BEGIN DATA SUPPLIED

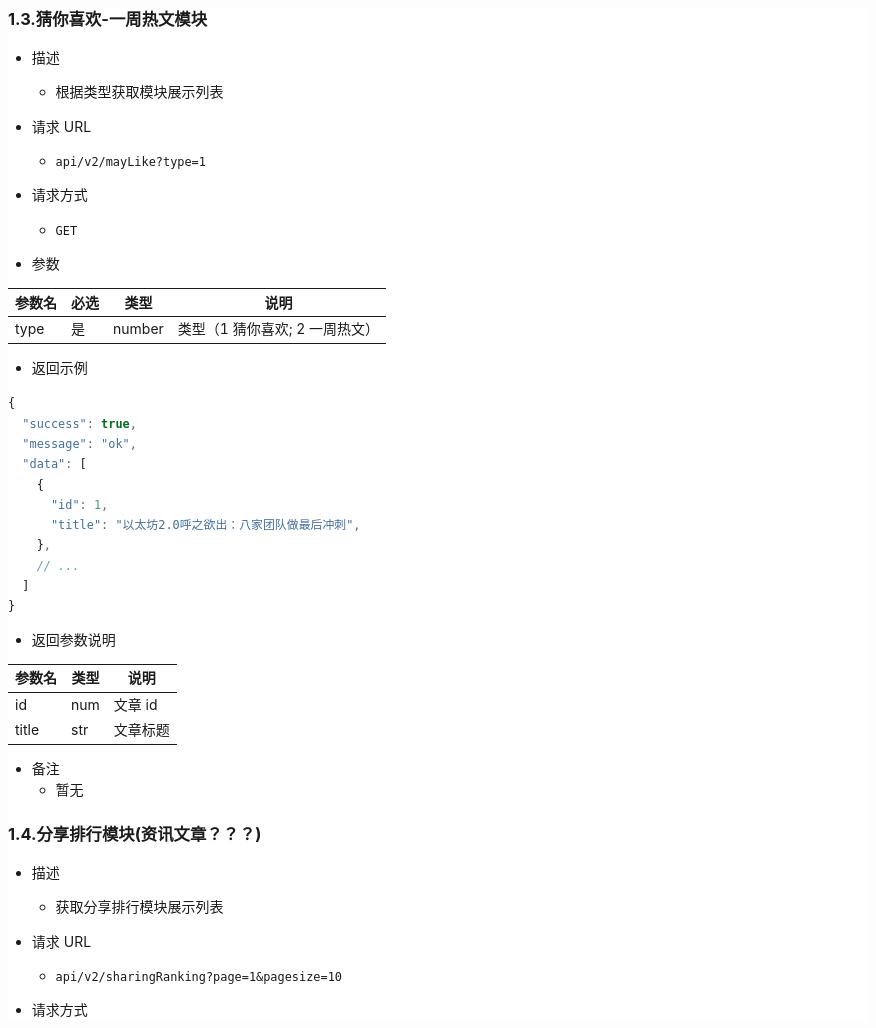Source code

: ### 1.3.猜你喜欢-一周热文模块

- 描述

  - 根据类型获取模块展示列表

- 请求 URL

  - `api/v2/mayLike?type=1`

- 请求方式

  - `GET`

- 参数

| 参数名 | 必选 | 类型   | 说明                           |
| ------ | ---- | ------ | ------------------------------ |
| type   | 是   | number | 类型（1 猜你喜欢; 2 一周热文） |

- 返回示例

```javascript
{
  "success": true,
  "message": "ok",
  "data": [
    {
      "id": 1,
      "title": "以太坊2.0呼之欲出：八家团队做最后冲刺",
    },
    // ...
  ]
}
```

- 返回参数说明

| 参数名 | 类型 | 说明     |
| ------ | ---- | -------- |
| id     | num  | 文章 id  |
| title  | str  | 文章标题 |

- 备注
  - 暂无

### 1.4.分享排行模块(资讯文章？？？)

- 描述

  - 获取分享排行模块展示列表

- 请求 URL

  - `api/v2/sharingRanking?page=1&pagesize=10`

- 请求方式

END DATA SUPPLIED

◆ **WORK REQUEST**: Where a line of the records includes "type", copy it.

◆ **SOLUTION BELOW**:
  - `api/v2/mayLike?type=1`
| type   | 是   | number | 类型（1 猜你喜欢; 2 一周热文） |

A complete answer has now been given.